Thursday 10 March 2016 - 16:45

Double joy for Stybar in Tirreno-Adriatico

Double joy for Stybar in Tirreno-Adriatico

The 30-year-old won stage 2 and became the new overall leader of the race, thanks to a beautifully executed attack in the final 3 kilometers.

Thursday awaited the peloton with a 207-km long stage between Camaiore and Pomarance, which took the riders south for a perfectly flat first half of the stage, before the road became more undulating once the peloton entered in the final 50 kilometers. At the start of the day, six riders got clear and managed to stay at the front until with 20 kilometers to go, when they were caught by the joined effort of Etixx – Quick-Step and Dimension Data: Simone Andreetta (Bardiani), Cesare Benedetti (Bora-Argon 18), Giorgio Cecchinel (Androni Giocattoli-Sidermec), Luis Mas (Caja Rural), Nikolay Mihaylov (CCC Sprandi Polkowice) and Federico Zurlo (Lampre-Merida).

Designed by two-time world champion Paolo Bettini – who lives nearby – the finale was all that mattered, as it was one for the puncheurs, on a 6.4-km long climb averaging 4.2%, but pitching up to 18% in some parts. Coming at the end of a day during which the peloton had in the menu 2000 meters of vertical climbing, and having some technical sections, with narrow and twisting roads, irregular gradients and a tricky descent not far off the finish, which was in a slight uphill, the Cerreto ascent was the real deal of the stage.

Zdenek Stybar was one man aware of this, and as consequence attacked with 2.5 kilometers to go, taking a handful of seconds, despite a big chase behind him, led by Cannondale and Tinkoff. That attack turned out to be a brilliant one from the three-time World Cyclo-Cross Champion, who displayed his fantastic skills and proved once again that he's one of the best bike handlers in the peloton, taking the bends at crazy speed and never looking back, as the finish was getting closer and closer. In the final 200 meters, he knew the win was in the bag, and raised his arms in celebration for his – and the team's – first World Tour success of the season.

Second in last Saturday's Strade Bianche, Zdenek Stybar remembered the old Klingon proverb which says that "Revenge is a dish best served cold", and patiently waited for the ideal moment to attack on Cerreto, on a finish that already was in his agenda for two weeks now. The Pomarance victory, which came ahead of world champion Peter Sagan (Tinkoff) and Edvald Boasson Hagen (Dimension Data), means that the Czech rider is now the new leader of the overall standings.

"The steepest part was tough, and we knew the big move had to come there. We talked with our sport director Davide Bramati more than two weeks ago about this finish, which was very technical."

I was focused, I knew the plan and went for it, because this was my chance.

"It's a very nice moment and it makes me happy, especially after missing out on the team time trial win and the Strade Bianche one in the past days. I am content with my shape, as I worked hard to get here. Tirreno-Adriatico marks the beginning of an important block of races in which I hope to be protagonist", said Zdenek after the stage.
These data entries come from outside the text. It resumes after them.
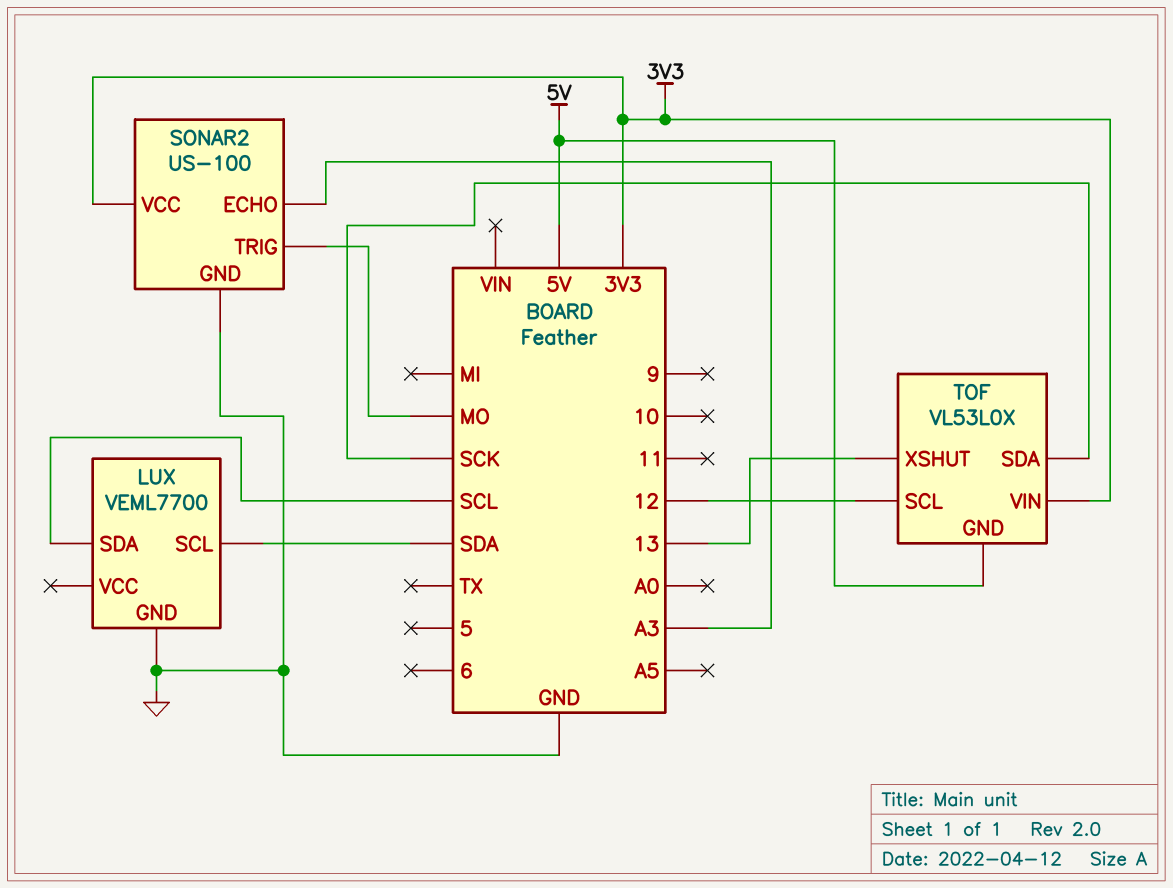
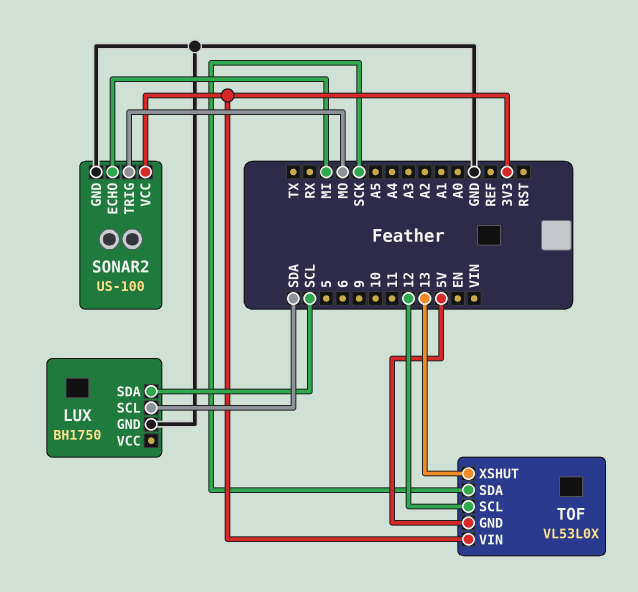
LUX: VEML7700 -> BH1750
SONAR2 pin ECHO: A3 -> MI

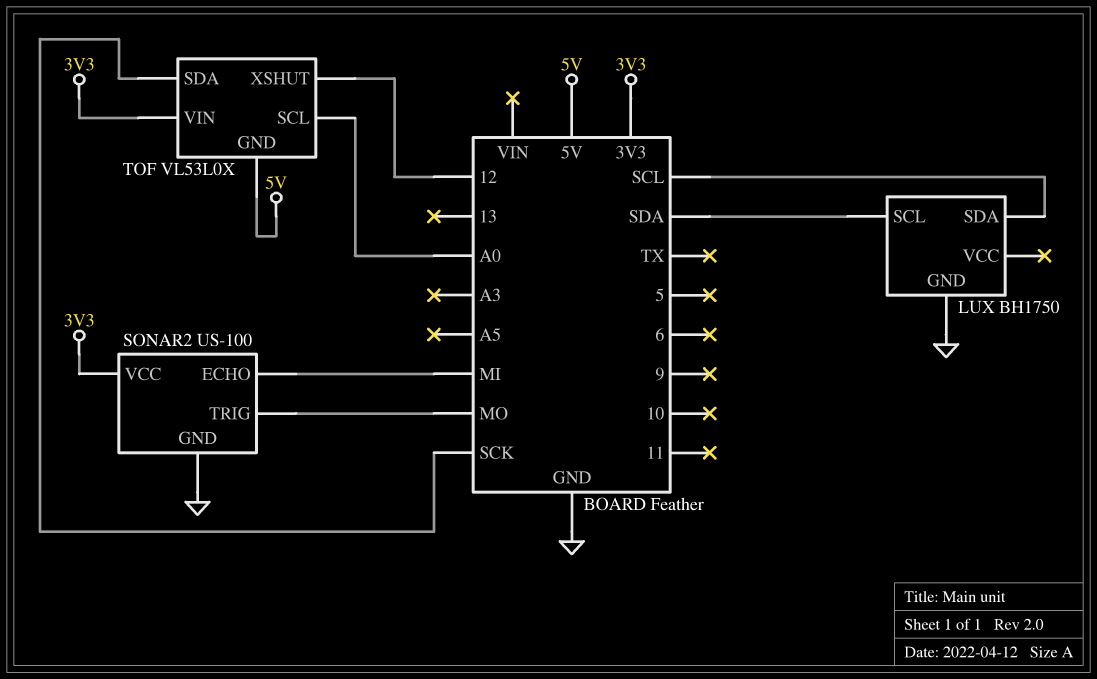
TOF pin SCL: 12 -> A0
TOF pin XSHUT: 13 -> 12

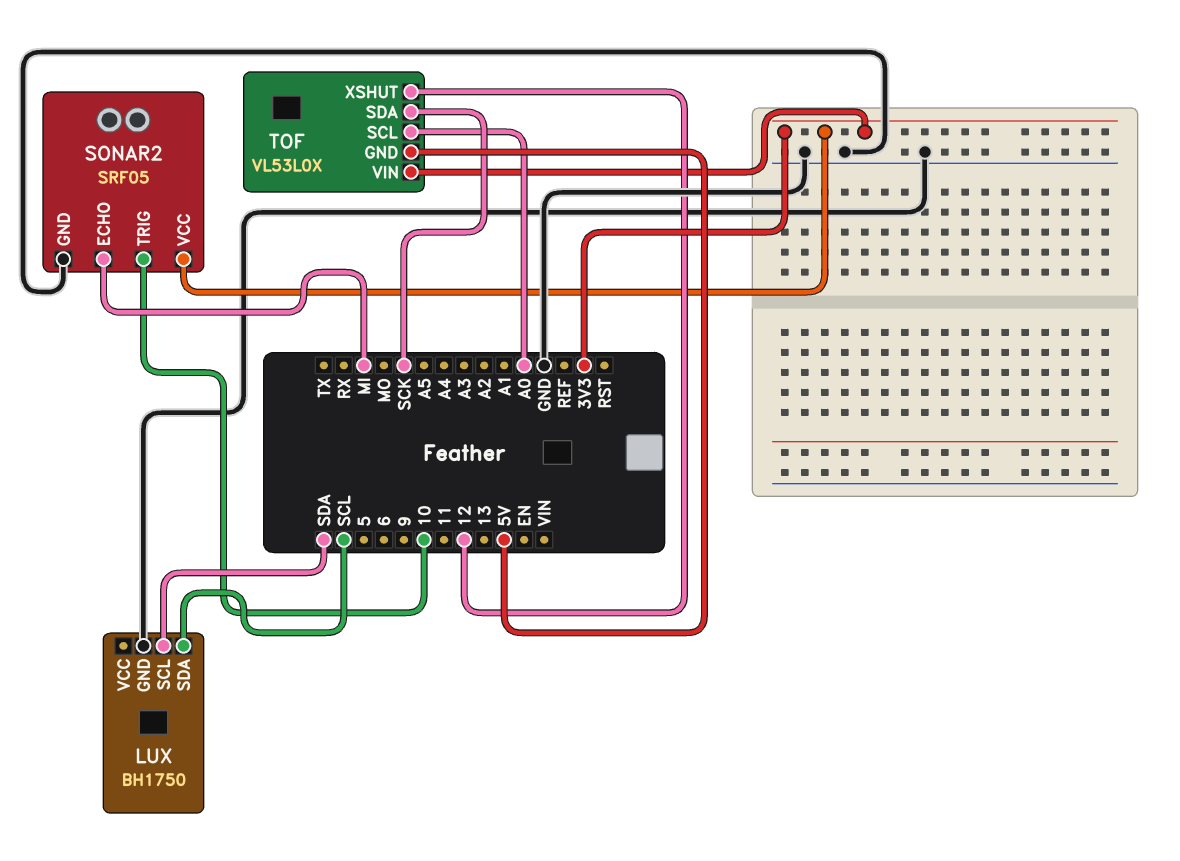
SONAR2: US-100 -> SRF05
SONAR2 pin TRIG: MO -> 10

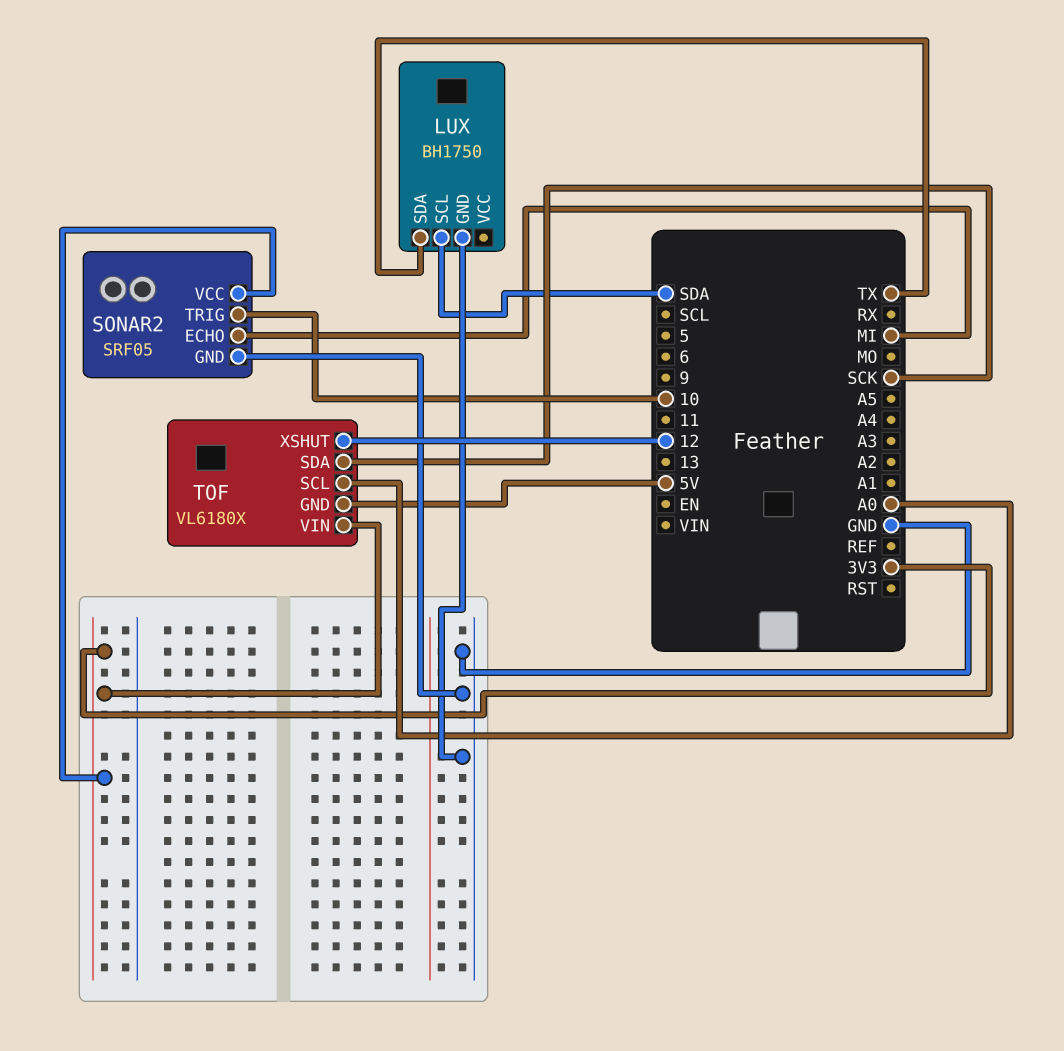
LUX pin SDA: SCL -> TX
TOF: VL53L0X -> VL6180X

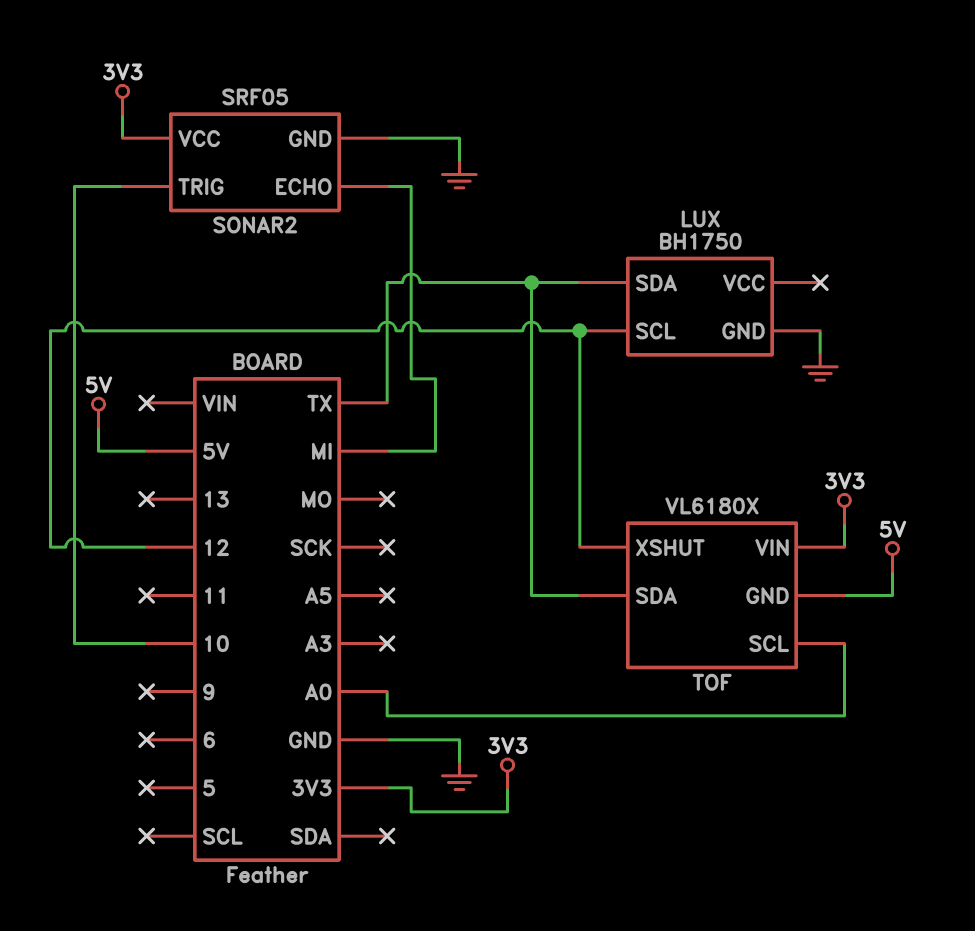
LUX pin SCL: SDA -> 12
TOF pin SDA: SCK -> TX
The Czech, who holds 9 seconds over his closest rival in the GC, continued: "I would love to keep the blue jersey until the end, but I know this is going to be difficult. The Monte San Vicino stage is a tough one, but I will fight for it. Anyway, we also have Gianluca for that day, and he's in very good condition. I don't want to think about it now, we will take it day by day and see how things pan out."

At the end of the day, Stybar took to the hotel three jerseys – blue, red and green – while another Etixx – Quick-Step rider, Bob Jungels, got to don the white jersey, which rewards the best young rider in the race: "For the team it has been an excellent day, in which we showed that we can have somebody in the front all the time, regardless of the terrain. For my part, I want to get a good result in the general classification, but it will all come down to Sunday's stage."


Stage 3 of Tirreno-Adriatico (Castelnuovo Val di Cecina – Montalto di Castro, 176 km) will be mostly downhill in the first part, before it flattens out for some 30-odd kilometers. Then, as the riders will enter the final 70 kilometers, the road will begin to rise, but the day should finish with a bunch gallop, despite the fact the last two kilometers will see a slight uphill, with a 3-4% gradient, that's going to take the sting out of some sprinters' legs.